A client’s brain and body aren’t thinking: "This person is a bodyworker, not a psychotherapist" or "This bodyworker is talking like a psychotherapist." A client, like an infant in survival need, simply longs to be seen, heard, and held. It is the relationship with the caregiver that fuels healthy development and healing. This can happen with either a psychotherapist or a bodyworker, but it is best when the two are integrated ― when bodywork is psychological, and when the psychological is embodied.

What has become clear to me over the years is that healing developmental relational trauma sometimes requires attuned talk with touch, and at other times requires attuned touch with talk. Psychotherapists tend to underestimate the skills of bodyworkers, and bodyworkers tend to feel intimidated by psychotherapists. I know I was. We have so much to learn from one another by listening to each others’ knowledge, and by working collaboratively to expand our points of view.
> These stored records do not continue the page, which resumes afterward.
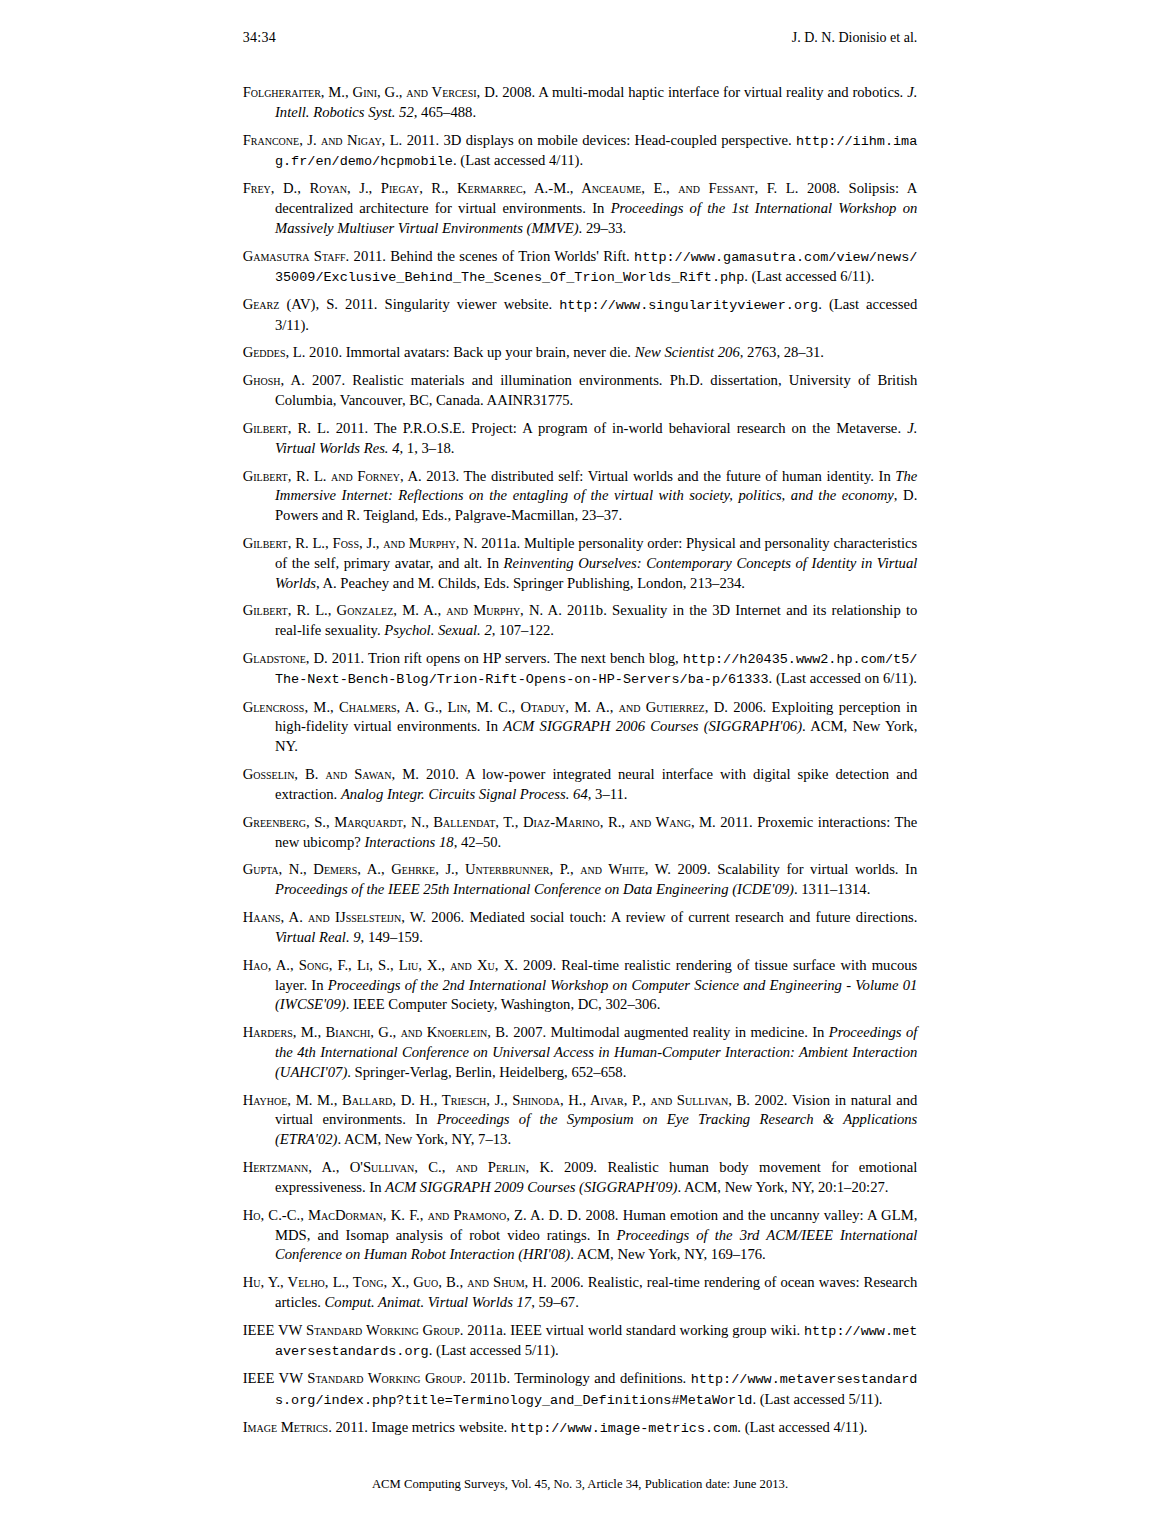34:34 J. D. N. Dionisio et al.
Folgheraiter, M., Gini, G., and Vercesi, D. 2008. A multi-modal haptic interface for virtual reality and robotics. J. Intell. Robotics Syst. 52, 465–488.
Francone, J. and Nigay, L. 2011. 3D displays on mobile devices: Head-coupled perspective. http://iihm.imag.fr/en/demo/hcpmobile. (Last accessed 4/11).
Frey, D., Royan, J., Piegay, R., Kermarrec, A.-M., Anceaume, E., and Fessant, F. L. 2008. Solipsis: A decentralized architecture for virtual environments. In Proceedings of the 1st International Workshop on Massively Multiuser Virtual Environments (MMVE). 29–33.
Gamasutra Staff. 2011. Behind the scenes of Trion Worlds' Rift. http://www.gamasutra.com/view/news/35009/Exclusive_Behind_The_Scenes_Of_Trion_Worlds_Rift.php. (Last accessed 6/11).
Gearz (AV), S. 2011. Singularity viewer website. http://www.singularityviewer.org. (Last accessed 3/11).
Geddes, L. 2010. Immortal avatars: Back up your brain, never die. New Scientist 206, 2763, 28–31.
Ghosh, A. 2007. Realistic materials and illumination environments. Ph.D. dissertation, University of British Columbia, Vancouver, BC, Canada. AAINR31775.
Gilbert, R. L. 2011. The P.R.O.S.E. Project: A program of in-world behavioral research on the Metaverse. J. Virtual Worlds Res. 4, 1, 3–18.
Gilbert, R. L. and Forney, A. 2013. The distributed self: Virtual worlds and the future of human identity. In The Immersive Internet: Reflections on the entagling of the virtual with society, politics, and the economy, D. Powers and R. Teigland, Eds., Palgrave-Macmillan, 23–37.
Gilbert, R. L., Foss, J., and Murphy, N. 2011a. Multiple personality order: Physical and personality characteristics of the self, primary avatar, and alt. In Reinventing Ourselves: Contemporary Concepts of Identity in Virtual Worlds, A. Peachey and M. Childs, Eds. Springer Publishing, London, 213–234.
Gilbert, R. L., Gonzalez, M. A., and Murphy, N. A. 2011b. Sexuality in the 3D Internet and its relationship to real-life sexuality. Psychol. Sexual. 2, 107–122.
Gladstone, D. 2011. Trion rift opens on HP servers. The next bench blog, http://h20435.www2.hp.com/t5/The-Next-Bench-Blog/Trion-Rift-Opens-on-HP-Servers/ba-p/61333. (Last accessed on 6/11).
Glencross, M., Chalmers, A. G., Lin, M. C., Otaduy, M. A., and Gutierrez, D. 2006. Exploiting perception in high-fidelity virtual environments. In ACM SIGGRAPH 2006 Courses (SIGGRAPH'06). ACM, New York, NY.
Gosselin, B. and Sawan, M. 2010. A low-power integrated neural interface with digital spike detection and extraction. Analog Integr. Circuits Signal Process. 64, 3–11.
Greenberg, S., Marquardt, N., Ballendat, T., Diaz-Marino, R., and Wang, M. 2011. Proxemic interactions: The new ubicomp? Interactions 18, 42–50.
Gupta, N., Demers, A., Gehrke, J., Unterbrunner, P., and White, W. 2009. Scalability for virtual worlds. In Proceedings of the IEEE 25th International Conference on Data Engineering (ICDE'09). 1311–1314.
Haans, A. and IJsselsteijn, W. 2006. Mediated social touch: A review of current research and future directions. Virtual Real. 9, 149–159.
Hao, A., Song, F., Li, S., Liu, X., and Xu, X. 2009. Real-time realistic rendering of tissue surface with mucous layer. In Proceedings of the 2nd International Workshop on Computer Science and Engineering - Volume 01 (IWCSE'09). IEEE Computer Society, Washington, DC, 302–306.
Harders, M., Bianchi, G., and Knoerlein, B. 2007. Multimodal augmented reality in medicine. In Proceedings of the 4th International Conference on Universal Access in Human-Computer Interaction: Ambient Interaction (UAHCI'07). Springer-Verlag, Berlin, Heidelberg, 652–658.
Hayhoe, M. M., Ballard, D. H., Triesch, J., Shinoda, H., Aivar, P., and Sullivan, B. 2002. Vision in natural and virtual environments. In Proceedings of the Symposium on Eye Tracking Research & Applications (ETRA'02). ACM, New York, NY, 7–13.
Hertzmann, A., O'Sullivan, C., and Perlin, K. 2009. Realistic human body movement for emotional expressiveness. In ACM SIGGRAPH 2009 Courses (SIGGRAPH'09). ACM, New York, NY, 20:1–20:27.
Ho, C.-C., MacDorman, K. F., and Pramono, Z. A. D. D. 2008. Human emotion and the uncanny valley: A GLM, MDS, and Isomap analysis of robot video ratings. In Proceedings of the 3rd ACM/IEEE International Conference on Human Robot Interaction (HRI'08). ACM, New York, NY, 169–176.
Hu, Y., Velho, L., Tong, X., Guo, B., and Shum, H. 2006. Realistic, real-time rendering of ocean waves: Research articles. Comput. Animat. Virtual Worlds 17, 59–67.
IEEE VW Standard Working Group. 2011a. IEEE virtual world standard working group wiki. http://www.metaversestandards.org. (Last accessed 5/11).
IEEE VW Standard Working Group. 2011b. Terminology and definitions. http://www.metaversestandards.org/index.php?title=Terminology_and_Definitions#MetaWorld. (Last accessed 5/11).
Image Metrics. 2011. Image metrics website. http://www.image-metrics.com. (Last accessed 4/11).
ACM Computing Surveys, Vol. 45, No. 3, Article 34, Publication date: June 2013.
Laura Melton, CATCi, CMP, SEP has worked in the field of pain management, stress, and self-regulation for 26 years. She is a  bodyworker, Somatic Experiencing® Practitioner, certified NARM therapist, and graduate of Pierce College in Addiction Studies. Since 2001, Laura has been a Teaching Assistant to Dr. Peter Levine. She is an approved SE session and consultation provider at all levels of training. She is Executive Assistant of the NeuroAffective Touch® Institute and Lead Teaching Assistant to Dr. Aline LaPierre. Laura maintains a private practice in Beverly Hills.